**Exercise instructions**
Return every line from the records below with the string "considered".

**Material provided**
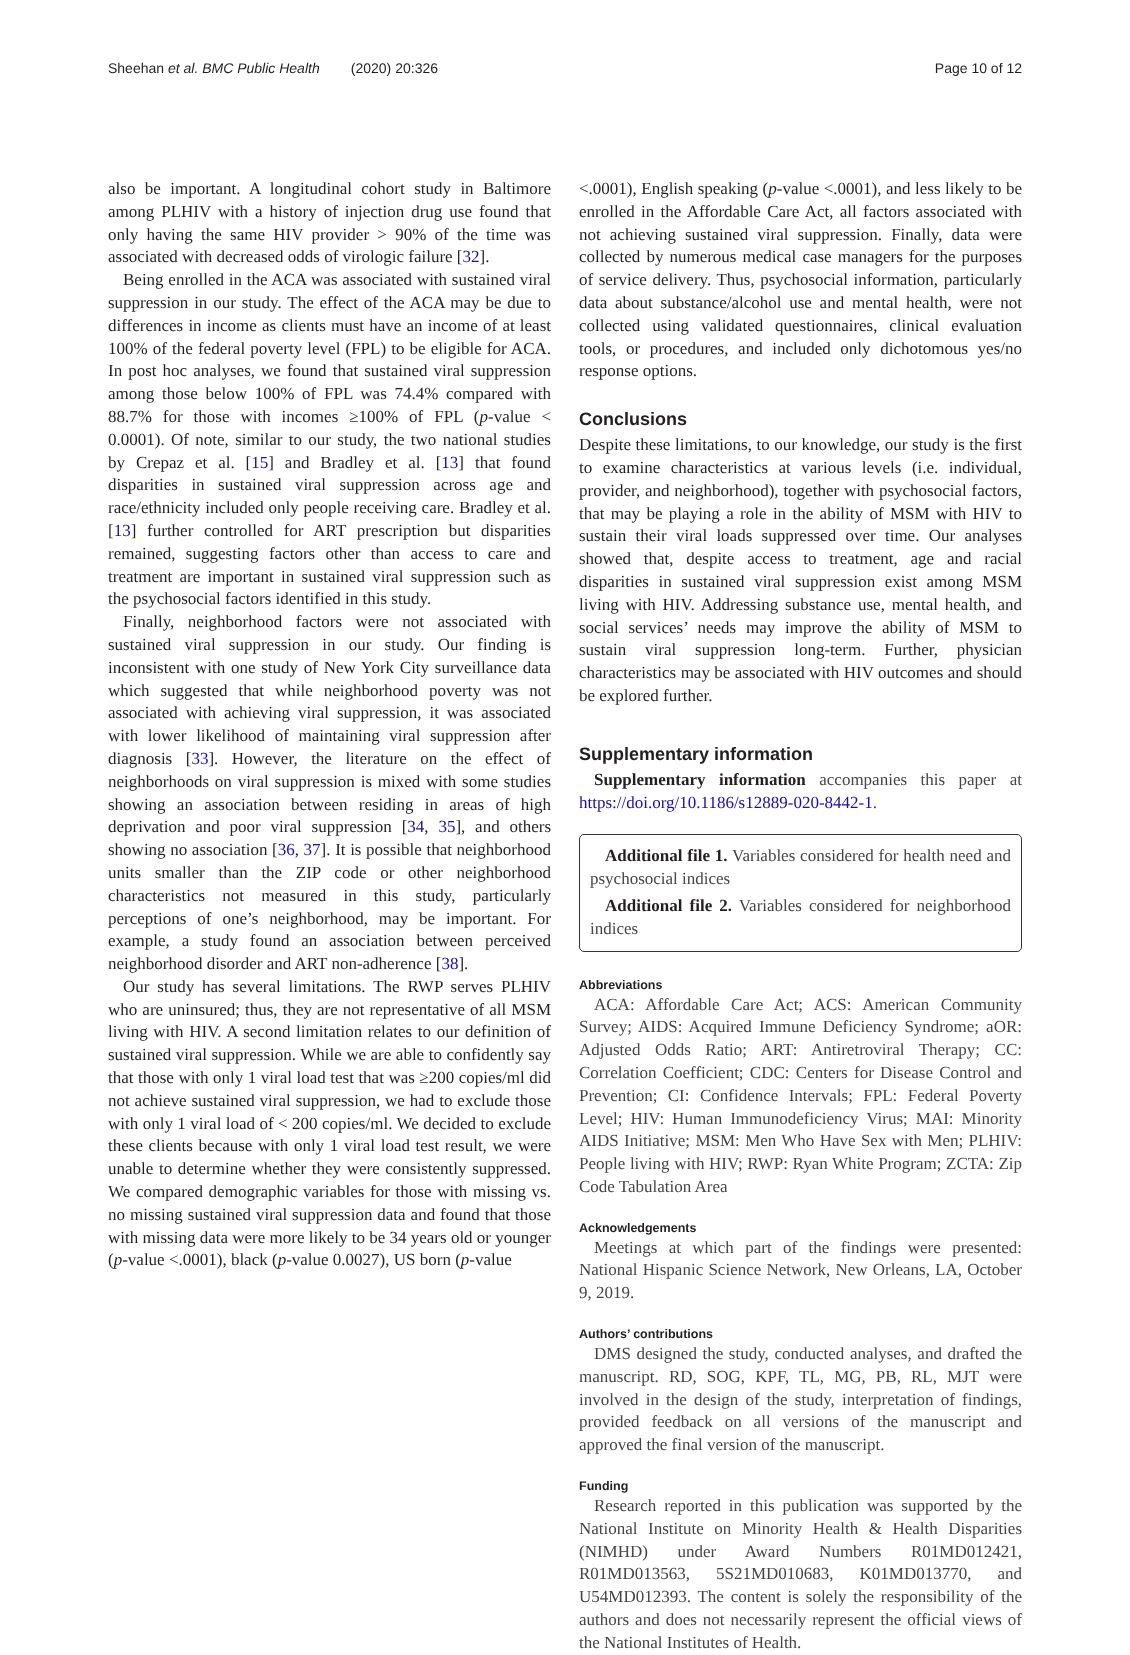Sheehan et al. BMC Public Health (2020) 20:326 Page 10 of 12
also be important. A longitudinal cohort study in Baltimore among PLHIV with a history of injection drug use found that only having the same HIV provider > 90% of the time was associated with decreased odds of virologic failure [32].
Being enrolled in the ACA was associated with sustained viral suppression in our study. The effect of the ACA may be due to differences in income as clients must have an income of at least 100% of the federal poverty level (FPL) to be eligible for ACA. In post hoc analyses, we found that sustained viral suppression among those below 100% of FPL was 74.4% compared with 88.7% for those with incomes ≥100% of FPL (p-value < 0.0001). Of note, similar to our study, the two national studies by Crepaz et al. [15] and Bradley et al. [13] that found disparities in sustained viral suppression across age and race/ethnicity included only people receiving care. Bradley et al. [13] further controlled for ART prescription but disparities remained, suggesting factors other than access to care and treatment are important in sustained viral suppression such as the psychosocial factors identified in this study.
Finally, neighborhood factors were not associated with sustained viral suppression in our study. Our finding is inconsistent with one study of New York City surveillance data which suggested that while neighborhood poverty was not associated with achieving viral suppression, it was associated with lower likelihood of maintaining viral suppression after diagnosis [33]. However, the literature on the effect of neighborhoods on viral suppression is mixed with some studies showing an association between residing in areas of high deprivation and poor viral suppression [34, 35], and others showing no association [36, 37]. It is possible that neighborhood units smaller than the ZIP code or other neighborhood characteristics not measured in this study, particularly perceptions of one’s neighborhood, may be important. For example, a study found an association between perceived neighborhood disorder and ART non-adherence [38].
Our study has several limitations. The RWP serves PLHIV who are uninsured; thus, they are not representative of all MSM living with HIV. A second limitation relates to our definition of sustained viral suppression. While we are able to confidently say that those with only 1 viral load test that was ≥200 copies/ml did not achieve sustained viral suppression, we had to exclude those with only 1 viral load of < 200 copies/ml. We decided to exclude these clients because with only 1 viral load test result, we were unable to determine whether they were consistently suppressed. We compared demographic variables for those with missing vs. no missing sustained viral suppression data and found that those with missing data were more likely to be 34 years old or younger (p-value <.0001), black (p-value 0.0027), US born (p-value
<.0001), English speaking (p-value <.0001), and less likely to be enrolled in the Affordable Care Act, all factors associated with not achieving sustained viral suppression. Finally, data were collected by numerous medical case managers for the purposes of service delivery. Thus, psychosocial information, particularly data about substance/alcohol use and mental health, were not collected using validated questionnaires, clinical evaluation tools, or procedures, and included only dichotomous yes/no response options.
Conclusions
Despite these limitations, to our knowledge, our study is the first to examine characteristics at various levels (i.e. individual, provider, and neighborhood), together with psychosocial factors, that may be playing a role in the ability of MSM with HIV to sustain their viral loads suppressed over time. Our analyses showed that, despite access to treatment, age and racial disparities in sustained viral suppression exist among MSM living with HIV. Addressing substance use, mental health, and social services’ needs may improve the ability of MSM to sustain viral suppression long-term. Further, physician characteristics may be associated with HIV outcomes and should be explored further.
Supplementary information
Supplementary information accompanies this paper at https://doi.org/10.1186/s12889-020-8442-1.
Additional file 1. Variables considered for health need and psychosocial indices
Additional file 2. Variables considered for neighborhood indices
Abbreviations
ACA: Affordable Care Act; ACS: American Community Survey; AIDS: Acquired Immune Deficiency Syndrome; aOR: Adjusted Odds Ratio; ART: Antiretroviral Therapy; CC: Correlation Coefficient; CDC: Centers for Disease Control and Prevention; CI: Confidence Intervals; FPL: Federal Poverty Level; HIV: Human Immunodeficiency Virus; MAI: Minority AIDS Initiative; MSM: Men Who Have Sex with Men; PLHIV: People living with HIV; RWP: Ryan White Program; ZCTA: Zip Code Tabulation Area
Acknowledgements
Meetings at which part of the findings were presented: National Hispanic Science Network, New Orleans, LA, October 9, 2019.
Authors’ contributions
DMS designed the study, conducted analyses, and drafted the manuscript. RD, SOG, KPF, TL, MG, PB, RL, MJT were involved in the design of the study, interpretation of findings, provided feedback on all versions of the manuscript and approved the final version of the manuscript.
Funding
Research reported in this publication was supported by the National Institute on Minority Health & Health Disparities (NIMHD) under Award Numbers R01MD012421, R01MD013563, 5S21MD010683, K01MD013770, and U54MD012393. The content is solely the responsibility of the authors and does not necessarily represent the official views of the National Institutes of Health.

**Output for this exercise**
Additional file 1. Variables considered for health need and psychosocial indices
Additional file 2. Variables considered for neighborhood indices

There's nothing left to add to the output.